Eine einfache Stellenanzeige in den lokalen Medien, die das Krankenhaus vielleicht noch selbst schalten kann, reicht heutzutage nicht mehr aus
Dirk Bachmann
Um jedoch Mitarbeiter einarbeiten zu können, brauche es erst einmal genügend qualifizierte Bewerber. Bachmann ist sich sicher, dass die Suche nach Fachkräften im Gesundheitswesen auf lange Sicht nicht ohne die Einbindung von spezialisierten Personalvermittlungsagenturen möglich ist. „Wir greifen auf eine umfangreiche Datenbank zurück, sind in den sozialen Medien aktiv und suchen stets den direkten Kontakt zu Fachkräften auf branchenspezifischen Veranstaltungen.

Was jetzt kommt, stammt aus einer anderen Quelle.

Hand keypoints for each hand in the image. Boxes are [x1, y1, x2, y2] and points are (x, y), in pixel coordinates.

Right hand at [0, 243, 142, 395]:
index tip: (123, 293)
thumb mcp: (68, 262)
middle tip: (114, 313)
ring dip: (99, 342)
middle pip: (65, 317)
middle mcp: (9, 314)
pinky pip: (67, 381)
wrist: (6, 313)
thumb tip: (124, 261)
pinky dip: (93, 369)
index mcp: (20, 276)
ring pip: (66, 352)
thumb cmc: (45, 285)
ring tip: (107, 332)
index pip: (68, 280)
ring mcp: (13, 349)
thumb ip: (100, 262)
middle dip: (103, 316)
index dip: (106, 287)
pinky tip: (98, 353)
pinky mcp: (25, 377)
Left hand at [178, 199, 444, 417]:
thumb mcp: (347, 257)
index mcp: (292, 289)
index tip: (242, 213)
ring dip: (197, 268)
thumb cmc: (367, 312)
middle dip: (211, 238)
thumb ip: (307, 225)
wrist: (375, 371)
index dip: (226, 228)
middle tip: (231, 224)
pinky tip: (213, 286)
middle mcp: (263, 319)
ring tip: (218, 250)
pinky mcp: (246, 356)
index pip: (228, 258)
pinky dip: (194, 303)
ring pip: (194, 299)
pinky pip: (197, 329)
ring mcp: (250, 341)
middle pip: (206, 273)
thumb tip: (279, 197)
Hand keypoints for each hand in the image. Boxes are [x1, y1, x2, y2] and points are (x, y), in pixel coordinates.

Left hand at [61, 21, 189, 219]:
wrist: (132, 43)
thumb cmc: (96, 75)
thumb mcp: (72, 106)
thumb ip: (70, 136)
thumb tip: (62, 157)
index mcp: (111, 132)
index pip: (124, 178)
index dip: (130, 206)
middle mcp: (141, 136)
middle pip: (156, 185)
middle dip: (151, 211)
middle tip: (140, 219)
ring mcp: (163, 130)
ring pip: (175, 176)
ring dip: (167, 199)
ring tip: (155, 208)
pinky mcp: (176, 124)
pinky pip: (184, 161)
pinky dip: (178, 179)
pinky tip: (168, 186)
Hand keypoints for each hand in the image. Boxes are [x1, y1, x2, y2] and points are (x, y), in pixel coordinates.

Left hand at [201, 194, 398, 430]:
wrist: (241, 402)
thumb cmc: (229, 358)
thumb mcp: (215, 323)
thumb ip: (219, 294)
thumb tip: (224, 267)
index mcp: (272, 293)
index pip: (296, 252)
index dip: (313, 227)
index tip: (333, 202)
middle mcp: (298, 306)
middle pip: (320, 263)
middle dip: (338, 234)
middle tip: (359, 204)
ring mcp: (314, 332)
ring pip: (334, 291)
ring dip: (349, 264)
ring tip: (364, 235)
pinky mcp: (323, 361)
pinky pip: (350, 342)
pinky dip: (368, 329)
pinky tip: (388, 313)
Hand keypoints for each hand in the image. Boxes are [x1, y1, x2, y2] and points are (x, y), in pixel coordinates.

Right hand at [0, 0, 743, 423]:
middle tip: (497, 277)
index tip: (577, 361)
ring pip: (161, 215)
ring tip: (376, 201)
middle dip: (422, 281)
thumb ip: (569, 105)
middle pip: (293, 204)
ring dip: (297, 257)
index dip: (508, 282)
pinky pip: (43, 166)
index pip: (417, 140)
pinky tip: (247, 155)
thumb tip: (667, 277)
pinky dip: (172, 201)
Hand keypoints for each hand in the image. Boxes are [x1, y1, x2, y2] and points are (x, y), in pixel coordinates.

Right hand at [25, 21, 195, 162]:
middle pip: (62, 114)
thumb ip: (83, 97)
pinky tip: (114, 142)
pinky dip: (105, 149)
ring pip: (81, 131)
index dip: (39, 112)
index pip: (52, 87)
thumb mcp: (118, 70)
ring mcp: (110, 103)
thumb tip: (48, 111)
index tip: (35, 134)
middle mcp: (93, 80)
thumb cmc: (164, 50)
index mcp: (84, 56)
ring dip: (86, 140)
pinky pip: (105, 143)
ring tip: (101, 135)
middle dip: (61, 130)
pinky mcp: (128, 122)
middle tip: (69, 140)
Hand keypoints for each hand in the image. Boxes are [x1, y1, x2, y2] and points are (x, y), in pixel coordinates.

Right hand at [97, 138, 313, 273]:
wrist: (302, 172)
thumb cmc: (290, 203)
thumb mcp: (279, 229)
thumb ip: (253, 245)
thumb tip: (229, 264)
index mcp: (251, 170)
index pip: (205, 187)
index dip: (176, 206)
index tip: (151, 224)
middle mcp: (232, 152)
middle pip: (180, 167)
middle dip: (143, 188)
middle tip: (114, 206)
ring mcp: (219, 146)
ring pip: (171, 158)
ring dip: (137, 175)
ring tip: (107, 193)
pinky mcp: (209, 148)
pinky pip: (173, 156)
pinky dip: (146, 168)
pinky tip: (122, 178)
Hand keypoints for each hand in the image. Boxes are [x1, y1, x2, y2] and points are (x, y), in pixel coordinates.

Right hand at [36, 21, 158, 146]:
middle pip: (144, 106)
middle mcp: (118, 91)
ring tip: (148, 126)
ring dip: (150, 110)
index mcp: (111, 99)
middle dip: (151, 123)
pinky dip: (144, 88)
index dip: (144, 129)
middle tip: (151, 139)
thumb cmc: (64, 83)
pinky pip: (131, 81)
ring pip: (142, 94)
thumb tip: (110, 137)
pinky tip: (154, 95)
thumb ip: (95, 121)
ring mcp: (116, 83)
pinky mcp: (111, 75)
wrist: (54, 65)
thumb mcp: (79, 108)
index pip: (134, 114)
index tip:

Eine einfache Stellenanzeige in den lokalen Medien, die das Krankenhaus vielleicht noch selbst schalten kann, reicht heutzutage nicht mehr aus.“ Kein Weg vorbei führt seiner Meinung auch an Fachkräften aus dem Ausland. „Die Rekrutierung muss hier allerdings qualifiziert erfolgen, denn der Weg ist oftmals lang und die Bewerber müssen intensiv begleitet werden.“ Online-Weiterbildungen, Sprachkurse und Einstellungsgespräche per Video seien nur einige Beispiele dafür.
Langfristig kommt nach Ansicht des Experten kein Krankenhaus mehr daran vorbei, Chefärzte einzustellen, die nicht nur an das Funktionieren ihrer Abteilung denken, wie es früher üblich war, sondern die stets auch die Wirtschaftlichkeit der ganzen Klinik im Blick haben und diesen Gedanken an ihre Mitarbeiter weitergeben.
Profil:
Dirk Bachmann ist seit 2012 Geschäftsführer und Alleingesellschafter der Personalberatung „Find Your Expert – Medical Recruiting“. Nach dem BWL-Studium hat er als Business Development Manager in der Automobilzulieferindustrie gearbeitet, bevor er sich selbstständig gemacht hat.